YouTubers or podcasters, meanwhile, have something in common with the average person: Everyone is using technology now to produce content, but not everyone knows how to work with it on a technical level if you need to cut, edit or manipulate it in any way.

Descript’s aimed at professionals and prosumers, but actually it also follows in the vein of tools that let people build websites without needing to know HTML or have special design experience; or use any piece of software without having to build the functionality before using it. With all of the advances in actual tech, that idea has come a long way in modern times.

“Before I got into tech I was a music major. I got a degree in music tech and worked in a recording studio. I’ve been using these tools since I was a kid and know them super well,” Mason said. “But our approach has been to think of us like Airtable. We want to be part of that modern class of SaaS products that don’t mean you need to make a trade-off between power and ease of use.”

Tools in this first build of the video include not just the ability to import video from anywhere that you can edit, but also a screen recorder that you can use to record excerpts from other places, or indeed your whole screen, which then can either be edited as standalone items, or as part of larger works. Things like this seem particularly aimed at the new class of “video producers” that are actually knowledge workers creating material to share with colleagues or customers.

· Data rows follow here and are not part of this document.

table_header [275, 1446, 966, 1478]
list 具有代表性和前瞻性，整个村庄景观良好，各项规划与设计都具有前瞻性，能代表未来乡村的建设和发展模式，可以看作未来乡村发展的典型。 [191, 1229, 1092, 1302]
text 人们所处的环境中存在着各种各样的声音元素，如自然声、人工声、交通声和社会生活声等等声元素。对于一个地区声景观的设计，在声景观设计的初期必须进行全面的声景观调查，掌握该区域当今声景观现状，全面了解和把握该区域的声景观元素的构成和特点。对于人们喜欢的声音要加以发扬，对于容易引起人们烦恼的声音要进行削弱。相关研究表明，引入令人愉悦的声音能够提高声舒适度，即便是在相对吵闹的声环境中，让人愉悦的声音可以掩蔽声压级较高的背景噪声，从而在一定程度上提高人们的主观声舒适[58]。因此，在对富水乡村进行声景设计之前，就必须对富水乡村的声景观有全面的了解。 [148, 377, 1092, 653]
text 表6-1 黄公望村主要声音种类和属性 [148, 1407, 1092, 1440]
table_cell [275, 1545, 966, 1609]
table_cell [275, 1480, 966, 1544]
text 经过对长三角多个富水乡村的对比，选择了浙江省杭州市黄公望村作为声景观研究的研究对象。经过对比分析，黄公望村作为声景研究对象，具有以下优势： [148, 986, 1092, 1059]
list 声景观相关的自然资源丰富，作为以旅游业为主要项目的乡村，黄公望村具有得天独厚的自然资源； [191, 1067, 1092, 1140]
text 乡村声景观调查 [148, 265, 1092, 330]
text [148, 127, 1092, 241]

While Overdub — the feature that uses natural language processing to let you create a “deepfake” of your own voice to overlay new audio into a recording by typing something out — works very smoothly on an audio recording, where you would be hard-pressed to notice where the changes have been made, on video, cuts work out as small jumps, and Overdubs simply come out as added audio in the video. While audio and video jumps are pretty commonplace these days in videos these days, I imagine that the company is likely working on a way to smooth that out to mirror the audio experience as it is today.

Descript today is used by a number of big-name content publishers, including NPR, Pushkin Industries, VICE, The Washington Post and The New York Times, although Mason declined to disclose how many users it has in total.

At some point, however, numbers will tell another kind of story: just how much traction Descript is getting among the masses of competition in the field. Platforms like Zoom and Google are also adding more editing tools, and there are a plethora of others building easy to use software to better work with audio and video, from through to Scribe, Vimeo, Adobe, Biteable and more.

In the meantime, Descript has caught the eye of some important backers, raising some $20 million to date from investors, including Andreessen Horowitz and Redpoint.